[Problem details] Filter these entries so that only lines with the word "believe" remain.
##########
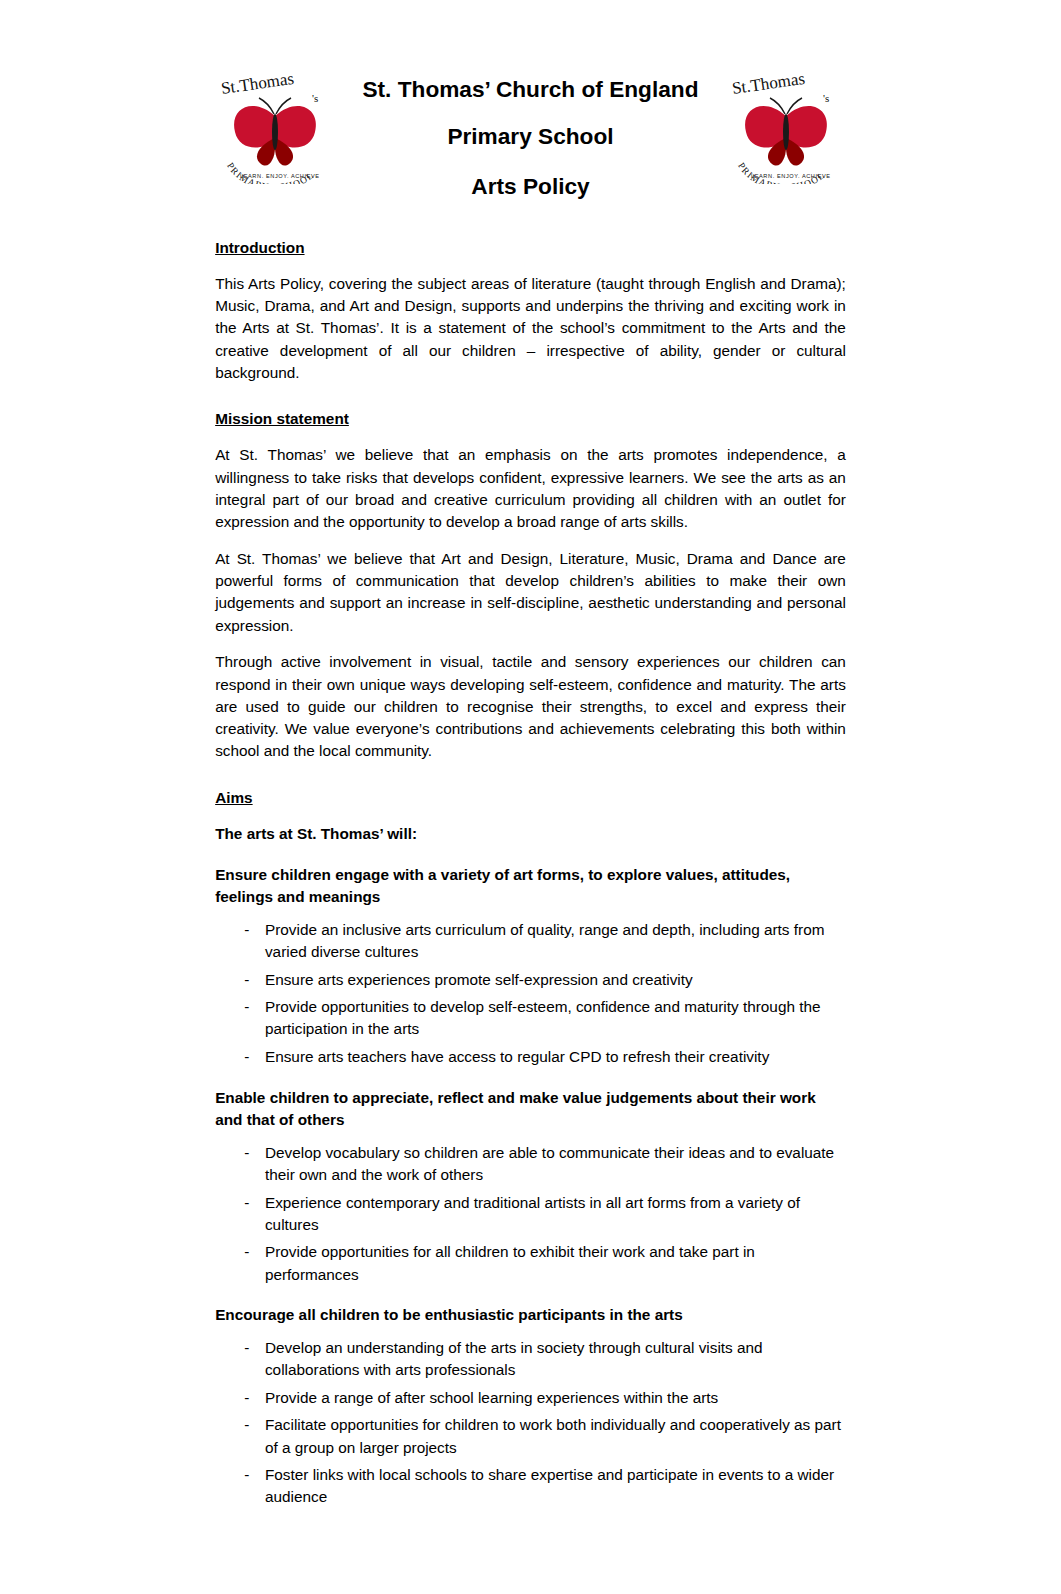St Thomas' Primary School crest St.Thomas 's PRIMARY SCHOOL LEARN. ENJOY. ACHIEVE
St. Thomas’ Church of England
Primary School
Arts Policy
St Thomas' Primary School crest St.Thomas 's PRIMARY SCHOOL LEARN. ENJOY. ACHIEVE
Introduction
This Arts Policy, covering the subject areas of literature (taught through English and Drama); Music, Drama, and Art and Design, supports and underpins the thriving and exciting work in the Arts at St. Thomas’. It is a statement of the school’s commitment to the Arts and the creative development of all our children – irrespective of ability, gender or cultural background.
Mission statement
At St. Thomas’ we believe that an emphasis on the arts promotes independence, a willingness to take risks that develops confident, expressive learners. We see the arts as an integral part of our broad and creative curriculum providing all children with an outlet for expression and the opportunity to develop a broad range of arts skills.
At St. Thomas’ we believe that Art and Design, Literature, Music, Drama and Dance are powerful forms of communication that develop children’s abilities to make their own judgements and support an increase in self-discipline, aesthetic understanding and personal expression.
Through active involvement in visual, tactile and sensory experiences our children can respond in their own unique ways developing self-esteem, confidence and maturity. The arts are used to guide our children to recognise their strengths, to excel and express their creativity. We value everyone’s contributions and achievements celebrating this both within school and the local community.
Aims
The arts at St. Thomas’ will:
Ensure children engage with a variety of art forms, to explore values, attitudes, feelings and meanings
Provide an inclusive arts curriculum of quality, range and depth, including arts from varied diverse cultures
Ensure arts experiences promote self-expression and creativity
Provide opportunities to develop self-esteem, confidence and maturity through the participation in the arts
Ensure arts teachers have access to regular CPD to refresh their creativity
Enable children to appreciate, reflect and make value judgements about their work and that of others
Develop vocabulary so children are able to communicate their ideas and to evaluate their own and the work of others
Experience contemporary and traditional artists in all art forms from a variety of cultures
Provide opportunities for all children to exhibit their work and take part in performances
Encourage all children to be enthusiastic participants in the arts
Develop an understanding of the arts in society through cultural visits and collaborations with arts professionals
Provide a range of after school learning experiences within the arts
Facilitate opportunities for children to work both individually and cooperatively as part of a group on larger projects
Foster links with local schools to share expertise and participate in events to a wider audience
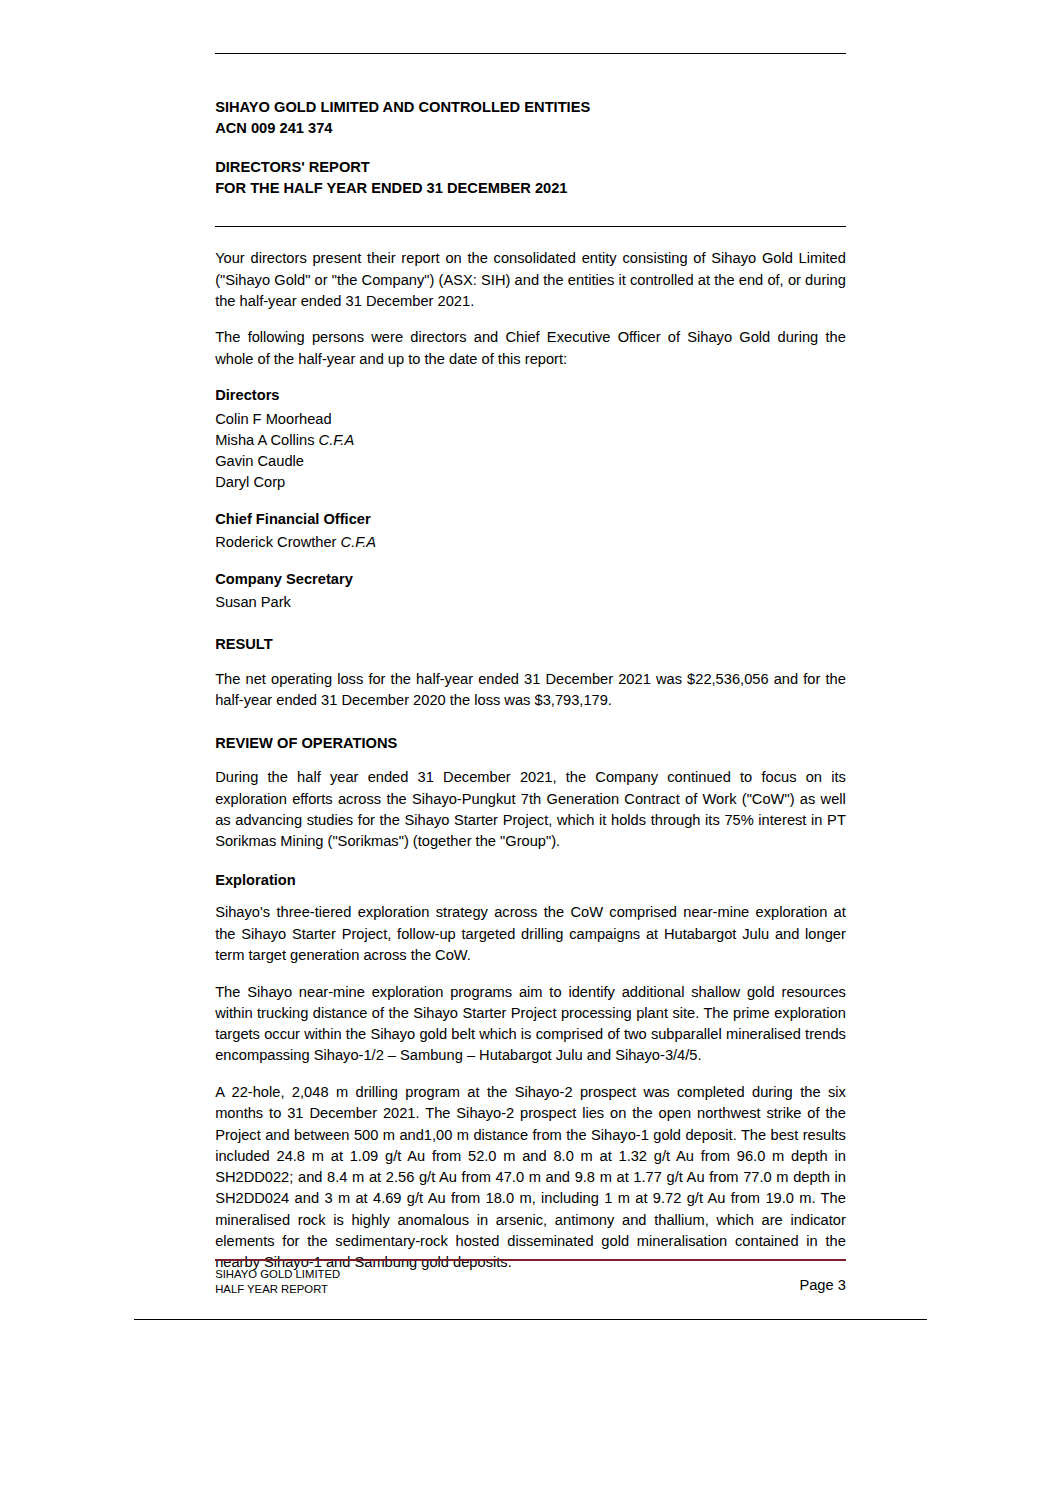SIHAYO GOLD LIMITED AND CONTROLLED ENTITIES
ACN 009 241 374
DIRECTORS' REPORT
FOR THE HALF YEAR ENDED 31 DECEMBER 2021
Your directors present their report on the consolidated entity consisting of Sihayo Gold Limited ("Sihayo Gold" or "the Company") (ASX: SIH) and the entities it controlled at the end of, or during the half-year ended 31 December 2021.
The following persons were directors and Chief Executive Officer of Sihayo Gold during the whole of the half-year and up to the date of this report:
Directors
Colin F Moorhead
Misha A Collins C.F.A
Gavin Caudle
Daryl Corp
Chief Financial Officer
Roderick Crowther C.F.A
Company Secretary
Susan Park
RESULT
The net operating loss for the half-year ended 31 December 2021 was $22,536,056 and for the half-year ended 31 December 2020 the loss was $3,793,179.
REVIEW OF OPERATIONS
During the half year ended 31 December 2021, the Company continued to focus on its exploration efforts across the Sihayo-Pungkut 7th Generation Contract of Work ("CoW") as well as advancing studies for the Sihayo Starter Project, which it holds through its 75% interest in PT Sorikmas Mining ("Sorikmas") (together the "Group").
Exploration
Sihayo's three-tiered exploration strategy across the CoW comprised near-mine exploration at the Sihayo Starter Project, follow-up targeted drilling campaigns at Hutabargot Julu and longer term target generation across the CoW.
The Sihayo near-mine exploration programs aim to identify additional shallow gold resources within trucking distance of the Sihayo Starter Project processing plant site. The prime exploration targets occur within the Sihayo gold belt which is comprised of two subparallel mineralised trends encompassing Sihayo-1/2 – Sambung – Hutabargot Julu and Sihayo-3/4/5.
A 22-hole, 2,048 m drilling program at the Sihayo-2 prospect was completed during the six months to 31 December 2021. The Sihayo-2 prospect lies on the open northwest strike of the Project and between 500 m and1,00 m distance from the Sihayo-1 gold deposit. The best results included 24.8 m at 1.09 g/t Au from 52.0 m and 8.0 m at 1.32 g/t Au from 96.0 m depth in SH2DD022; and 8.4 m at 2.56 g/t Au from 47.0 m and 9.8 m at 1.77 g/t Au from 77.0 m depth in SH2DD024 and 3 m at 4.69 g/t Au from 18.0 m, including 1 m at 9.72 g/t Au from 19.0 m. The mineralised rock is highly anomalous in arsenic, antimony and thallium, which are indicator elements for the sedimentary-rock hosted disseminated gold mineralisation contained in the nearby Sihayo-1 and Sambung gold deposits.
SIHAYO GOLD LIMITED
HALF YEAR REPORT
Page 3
##########
[Result]
At St. Thomas’ we believe that an emphasis on the arts promotes independence, a willingness to take risks that develops confident, expressive learners. We see the arts as an integral part of our broad and creative curriculum providing all children with an outlet for expression and the opportunity to develop a broad range of arts skills.
At St. Thomas’ we believe that Art and Design, Literature, Music, Drama and Dance are powerful forms of communication that develop children’s abilities to make their own judgements and support an increase in self-discipline, aesthetic understanding and personal expression.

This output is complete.